### THE TASK:
Please set out the lines from all the rows below as a numbered list, skipping any blank lines.

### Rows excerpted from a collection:
━━━━━━━━━━━━━━━━
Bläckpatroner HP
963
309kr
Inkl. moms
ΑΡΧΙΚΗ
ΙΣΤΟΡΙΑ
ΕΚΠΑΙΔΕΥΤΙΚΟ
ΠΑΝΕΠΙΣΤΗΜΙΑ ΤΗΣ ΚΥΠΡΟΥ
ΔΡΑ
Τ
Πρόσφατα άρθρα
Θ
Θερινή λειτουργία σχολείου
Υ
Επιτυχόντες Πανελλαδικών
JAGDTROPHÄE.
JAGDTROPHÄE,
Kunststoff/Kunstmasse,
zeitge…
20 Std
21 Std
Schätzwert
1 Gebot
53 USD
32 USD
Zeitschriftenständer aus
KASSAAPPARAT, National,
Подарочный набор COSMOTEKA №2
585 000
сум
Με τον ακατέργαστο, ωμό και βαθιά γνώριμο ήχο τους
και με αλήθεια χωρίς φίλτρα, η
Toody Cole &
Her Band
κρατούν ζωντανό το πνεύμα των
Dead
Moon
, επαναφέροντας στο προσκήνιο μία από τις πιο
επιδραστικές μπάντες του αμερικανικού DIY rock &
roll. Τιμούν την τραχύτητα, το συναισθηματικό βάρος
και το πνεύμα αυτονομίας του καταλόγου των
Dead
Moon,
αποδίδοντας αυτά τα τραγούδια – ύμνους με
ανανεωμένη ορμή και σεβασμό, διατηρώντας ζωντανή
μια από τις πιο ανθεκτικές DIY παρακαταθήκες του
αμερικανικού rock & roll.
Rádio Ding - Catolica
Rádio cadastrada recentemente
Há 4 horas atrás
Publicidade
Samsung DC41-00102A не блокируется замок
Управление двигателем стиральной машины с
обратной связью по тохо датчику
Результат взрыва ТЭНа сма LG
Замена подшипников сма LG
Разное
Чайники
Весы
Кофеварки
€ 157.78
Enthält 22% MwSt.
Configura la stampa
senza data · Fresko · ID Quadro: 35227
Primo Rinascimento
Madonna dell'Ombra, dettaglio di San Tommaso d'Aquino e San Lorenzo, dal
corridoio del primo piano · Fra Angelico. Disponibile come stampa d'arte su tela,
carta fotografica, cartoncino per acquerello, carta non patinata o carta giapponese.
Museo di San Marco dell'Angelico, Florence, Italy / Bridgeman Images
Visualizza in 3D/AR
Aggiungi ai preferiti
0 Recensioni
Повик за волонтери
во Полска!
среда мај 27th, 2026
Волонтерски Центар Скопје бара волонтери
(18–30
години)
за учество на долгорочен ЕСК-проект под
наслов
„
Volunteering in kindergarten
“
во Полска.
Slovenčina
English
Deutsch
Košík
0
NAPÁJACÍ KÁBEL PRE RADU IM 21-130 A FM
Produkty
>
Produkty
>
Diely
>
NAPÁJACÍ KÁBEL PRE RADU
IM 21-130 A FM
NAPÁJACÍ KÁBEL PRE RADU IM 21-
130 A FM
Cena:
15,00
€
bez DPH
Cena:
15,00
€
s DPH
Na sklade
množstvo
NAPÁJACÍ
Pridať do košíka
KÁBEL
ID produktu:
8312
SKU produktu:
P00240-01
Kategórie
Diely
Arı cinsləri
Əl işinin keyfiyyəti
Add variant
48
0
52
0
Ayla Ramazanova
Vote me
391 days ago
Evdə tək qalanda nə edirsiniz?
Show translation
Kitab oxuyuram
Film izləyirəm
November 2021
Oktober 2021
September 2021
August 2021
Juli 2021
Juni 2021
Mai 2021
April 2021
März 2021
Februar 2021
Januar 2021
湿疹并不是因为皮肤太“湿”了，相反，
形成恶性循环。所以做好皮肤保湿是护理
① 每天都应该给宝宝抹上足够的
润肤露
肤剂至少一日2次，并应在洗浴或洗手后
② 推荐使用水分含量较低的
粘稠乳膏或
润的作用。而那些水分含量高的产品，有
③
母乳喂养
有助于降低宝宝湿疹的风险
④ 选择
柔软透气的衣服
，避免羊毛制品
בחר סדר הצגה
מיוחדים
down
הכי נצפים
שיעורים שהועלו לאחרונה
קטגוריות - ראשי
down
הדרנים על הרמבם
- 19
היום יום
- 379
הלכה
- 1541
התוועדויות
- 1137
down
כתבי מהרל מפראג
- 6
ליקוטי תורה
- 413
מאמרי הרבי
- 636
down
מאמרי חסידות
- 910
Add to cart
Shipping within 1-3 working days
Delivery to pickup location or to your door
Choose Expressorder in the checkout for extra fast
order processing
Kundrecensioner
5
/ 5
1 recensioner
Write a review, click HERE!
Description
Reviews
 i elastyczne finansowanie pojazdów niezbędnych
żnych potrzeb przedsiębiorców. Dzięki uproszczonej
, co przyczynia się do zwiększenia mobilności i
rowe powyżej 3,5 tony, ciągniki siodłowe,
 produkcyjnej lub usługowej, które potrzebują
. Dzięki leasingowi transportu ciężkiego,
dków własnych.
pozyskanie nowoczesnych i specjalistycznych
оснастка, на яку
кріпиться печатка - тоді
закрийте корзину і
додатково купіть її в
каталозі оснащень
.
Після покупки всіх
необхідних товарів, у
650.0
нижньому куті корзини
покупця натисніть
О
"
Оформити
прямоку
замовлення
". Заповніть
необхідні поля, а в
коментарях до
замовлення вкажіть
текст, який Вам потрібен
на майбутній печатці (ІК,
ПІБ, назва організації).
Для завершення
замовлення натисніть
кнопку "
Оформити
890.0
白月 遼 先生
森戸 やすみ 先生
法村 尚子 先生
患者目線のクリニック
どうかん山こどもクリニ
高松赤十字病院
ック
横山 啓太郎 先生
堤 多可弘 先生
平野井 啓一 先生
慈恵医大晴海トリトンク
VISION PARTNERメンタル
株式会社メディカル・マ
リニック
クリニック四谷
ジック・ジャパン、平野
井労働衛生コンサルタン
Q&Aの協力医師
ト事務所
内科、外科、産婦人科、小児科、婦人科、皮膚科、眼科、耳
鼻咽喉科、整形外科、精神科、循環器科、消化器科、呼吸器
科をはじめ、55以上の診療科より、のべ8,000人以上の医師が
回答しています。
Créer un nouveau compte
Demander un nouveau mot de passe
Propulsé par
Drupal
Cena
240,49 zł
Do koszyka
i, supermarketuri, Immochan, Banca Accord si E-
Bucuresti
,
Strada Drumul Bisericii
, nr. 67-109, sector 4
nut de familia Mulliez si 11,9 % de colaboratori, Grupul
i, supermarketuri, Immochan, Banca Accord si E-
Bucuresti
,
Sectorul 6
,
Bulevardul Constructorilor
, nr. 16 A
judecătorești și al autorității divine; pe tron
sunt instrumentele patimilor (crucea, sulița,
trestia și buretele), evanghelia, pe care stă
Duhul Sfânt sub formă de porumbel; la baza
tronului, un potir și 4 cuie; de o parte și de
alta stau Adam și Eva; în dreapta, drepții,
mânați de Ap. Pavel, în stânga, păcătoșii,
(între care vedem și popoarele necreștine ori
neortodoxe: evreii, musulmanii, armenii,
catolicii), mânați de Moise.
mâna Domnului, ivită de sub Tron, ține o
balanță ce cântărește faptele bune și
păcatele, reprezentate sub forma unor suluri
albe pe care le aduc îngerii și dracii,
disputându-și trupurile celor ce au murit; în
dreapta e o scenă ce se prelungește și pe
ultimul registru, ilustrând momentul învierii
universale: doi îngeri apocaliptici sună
━━━━━━━━━━━━━━━━
### RESPONSE:
1. Bläckpatroner HP
2. 963
3. 309kr
4. Inkl. moms
5. ΑΡΧΙΚΗ
6. ΙΣΤΟΡΙΑ
7. ΕΚΠΑΙΔΕΥΤΙΚΟ
8. ΠΑΝΕΠΙΣΤΗΜΙΑ ΤΗΣ ΚΥΠΡΟΥ
9. ΔΡΑ
10. Τ
11. Πρόσφατα άρθρα
12. Θ
13. Θερινή λειτουργία σχολείου
14. Υ
15. Επιτυχόντες Πανελλαδικών
16. JAGDTROPHÄE.
17. JAGDTROPHÄE,
18. Kunststoff/Kunstmasse,
19. zeitge…
20. 20 Std
21. 21 Std
22. Schätzwert
23. 1 Gebot
24. 53 USD
25. 32 USD
26. Zeitschriftenständer aus
27. KASSAAPPARAT, National,
28. Подарочный набор COSMOTEKA №2
29. 585 000
30. сум
31. Με τον ακατέργαστο, ωμό και βαθιά γνώριμο ήχο τους
32. και με αλήθεια χωρίς φίλτρα, η
33. Toody Cole &
34. Her Band
35. κρατούν ζωντανό το πνεύμα των
36. Dead
37. Moon
38. , επαναφέροντας στο προσκήνιο μία από τις πιο
39. επιδραστικές μπάντες του αμερικανικού DIY rock &
40. roll. Τιμούν την τραχύτητα, το συναισθηματικό βάρος
41. και το πνεύμα αυτονομίας του καταλόγου των
42. Dead
43. Moon,
44. αποδίδοντας αυτά τα τραγούδια – ύμνους με
45. ανανεωμένη ορμή και σεβασμό, διατηρώντας ζωντανή
46. μια από τις πιο ανθεκτικές DIY παρακαταθήκες του
47. αμερικανικού rock & roll.
48. Rádio Ding - Catolica
49. Rádio cadastrada recentemente
50. Há 4 horas atrás
51. Publicidade
52. Samsung DC41-00102A не блокируется замок
53. Управление двигателем стиральной машины с
54. обратной связью по тохо датчику
55. Результат взрыва ТЭНа сма LG
56. Замена подшипников сма LG
57. Разное
58. Чайники
59. Весы
60. Кофеварки
61. € 157.78
62. Enthält 22% MwSt.
63. Configura la stampa
64. senza data · Fresko · ID Quadro: 35227
65. Primo Rinascimento
66. Madonna dell'Ombra, dettaglio di San Tommaso d'Aquino e San Lorenzo, dal
67. corridoio del primo piano · Fra Angelico. Disponibile come stampa d'arte su tela,
68. carta fotografica, cartoncino per acquerello, carta non patinata o carta giapponese.
69. Museo di San Marco dell'Angelico, Florence, Italy / Bridgeman Images
70. Visualizza in 3D/AR
71. Aggiungi ai preferiti
72. 0 Recensioni
73. Повик за волонтери
74. во Полска!
75. среда мај 27th, 2026
76. Волонтерски Центар Скопје бара волонтери
77. (18–30
78. години)
79. за учество на долгорочен ЕСК-проект под
80. наслов
81. „
82. Volunteering in kindergarten
83. “
84. во Полска.
85. Slovenčina
86. English
87. Deutsch
88. Košík
89. 0
90. NAPÁJACÍ KÁBEL PRE RADU IM 21-130 A FM
91. Produkty
92. >
93. Produkty
94. >
95. Diely
96. >
97. NAPÁJACÍ KÁBEL PRE RADU
98. IM 21-130 A FM
99. NAPÁJACÍ KÁBEL PRE RADU IM 21-
100. 130 A FM
101. Cena:
102. 15,00
103. €
104. bez DPH
105. Cena:
106. 15,00
107. €
108. s DPH
109. Na sklade
110. množstvo
111. NAPÁJACÍ
112. Pridať do košíka
113. KÁBEL
114. ID produktu:
115. 8312
116. SKU produktu:
117. P00240-01
118. Kategórie
119. Diely
120. Arı cinsləri
121. Əl işinin keyfiyyəti
122. Add variant
123. 48
124. 0
125. 52
126. 0
127. Ayla Ramazanova
128. Vote me
129. 391 days ago
130. Evdə tək qalanda nə edirsiniz?
131. Show translation
132. Kitab oxuyuram
133. Film izləyirəm
134. November 2021
135. Oktober 2021
136. September 2021
137. August 2021
138. Juli 2021
139. Juni 2021
140. Mai 2021
141. April 2021
142. März 2021
143. Februar 2021
144. Januar 2021
145. 湿疹并不是因为皮肤太“湿”了，相反，
146. 形成恶性循环。所以做好皮肤保湿是护理
147. ① 每天都应该给宝宝抹上足够的
148. 润肤露
149. 肤剂至少一日2次，并应在洗浴或洗手后
150. ② 推荐使用水分含量较低的
151. 粘稠乳膏或
152. 润的作用。而那些水分含量高的产品，有
153. ③
154. 母乳喂养
155. 有助于降低宝宝湿疹的风险
156. ④ 选择
157. 柔软透气的衣服
158. ，避免羊毛制品
159. בחר סדר הצגה
160. מיוחדים
161. down
162. הכי נצפים
163. שיעורים שהועלו לאחרונה
164. קטגוריות - ראשי
165. down
166. הדרנים על הרמבם
167. - 19
168. היום יום
169. - 379
170. הלכה
171. - 1541
172. התוועדויות
173. - 1137
174. down
175. כתבי מהרל מפראג
176. - 6
177. ליקוטי תורה
178. - 413
179. מאמרי הרבי
180. - 636
181. down
182. מאמרי חסידות
183. - 910
184. Add to cart
185. Shipping within 1-3 working days
186. Delivery to pickup location or to your door
187. Choose Expressorder in the checkout for extra fast
188. order processing
189. Kundrecensioner
190. 5
191. / 5
192. 1 recensioner
193. Write a review, click HERE!
194. Description
195. Reviews
196.  i elastyczne finansowanie pojazdów niezbędnych
197. żnych potrzeb przedsiębiorców. Dzięki uproszczonej
198. , co przyczynia się do zwiększenia mobilności i
199. rowe powyżej 3,5 tony, ciągniki siodłowe,
200.  produkcyjnej lub usługowej, które potrzebują
201. . Dzięki leasingowi transportu ciężkiego,
202. dków własnych.
203. pozyskanie nowoczesnych i specjalistycznych
204. оснастка, на яку
205. кріпиться печатка - тоді
206. закрийте корзину і
207. додатково купіть її в
208. каталозі оснащень
209. .
210. Після покупки всіх
211. необхідних товарів, у
212. 650.0
213. нижньому куті корзини
214. покупця натисніть
215. О
216. "
217. Оформити
218. прямоку
219. замовлення
220. ". Заповніть
221. необхідні поля, а в
222. коментарях до
223. замовлення вкажіть
224. текст, який Вам потрібен
225. на майбутній печатці (ІК,
226. ПІБ, назва організації).
227. Для завершення
228. замовлення натисніть
229. кнопку "
230. Оформити
231. 890.0
232. 白月 遼 先生
233. 森戸 やすみ 先生
234. 法村 尚子 先生
235. 患者目線のクリニック
236. どうかん山こどもクリニ
237. 高松赤十字病院
238. ック
239. 横山 啓太郎 先生
240. 堤 多可弘 先生
241. 平野井 啓一 先生
242. 慈恵医大晴海トリトンク
243. VISION PARTNERメンタル
244. 株式会社メディカル・マ
245. リニック
246. クリニック四谷
247. ジック・ジャパン、平野
248. 井労働衛生コンサルタン
249. Q&Aの協力医師
250. ト事務所
251. 内科、外科、産婦人科、小児科、婦人科、皮膚科、眼科、耳
252. 鼻咽喉科、整形外科、精神科、循環器科、消化器科、呼吸器
253. 科をはじめ、55以上の診療科より、のべ8,000人以上の医師が
254. 回答しています。
255. Créer un nouveau compte
256. Demander un nouveau mot de passe
257. Propulsé par
258. Drupal
259. Cena
260. 240,49 zł
261. Do koszyka
262. i, supermarketuri, Immochan, Banca Accord si E-
263. Bucuresti
264. ,
265. Strada Drumul Bisericii
266. , nr. 67-109, sector 4
267. nut de familia Mulliez si 11,9 % de colaboratori, Grupul
268. i, supermarketuri, Immochan, Banca Accord si E-
269. Bucuresti
270. ,
271. Sectorul 6
272. ,
273. Bulevardul Constructorilor
274. , nr. 16 A
275. judecătorești și al autorității divine; pe tron
276. sunt instrumentele patimilor (crucea, sulița,
277. trestia și buretele), evanghelia, pe care stă
278. Duhul Sfânt sub formă de porumbel; la baza
279. tronului, un potir și 4 cuie; de o parte și de
280. alta stau Adam și Eva; în dreapta, drepții,
281. mânați de Ap. Pavel, în stânga, păcătoșii,
282. (între care vedem și popoarele necreștine ori
283. neortodoxe: evreii, musulmanii, armenii,
284. catolicii), mânați de Moise.
285. mâna Domnului, ivită de sub Tron, ține o
286. balanță ce cântărește faptele bune și
287. păcatele, reprezentate sub forma unor suluri
288. albe pe care le aduc îngerii și dracii,
289. disputându-și trupurile celor ce au murit; în
290. dreapta e o scenă ce se prelungește și pe
291. ultimul registru, ilustrând momentul învierii
292. universale: doi îngeri apocaliptici sună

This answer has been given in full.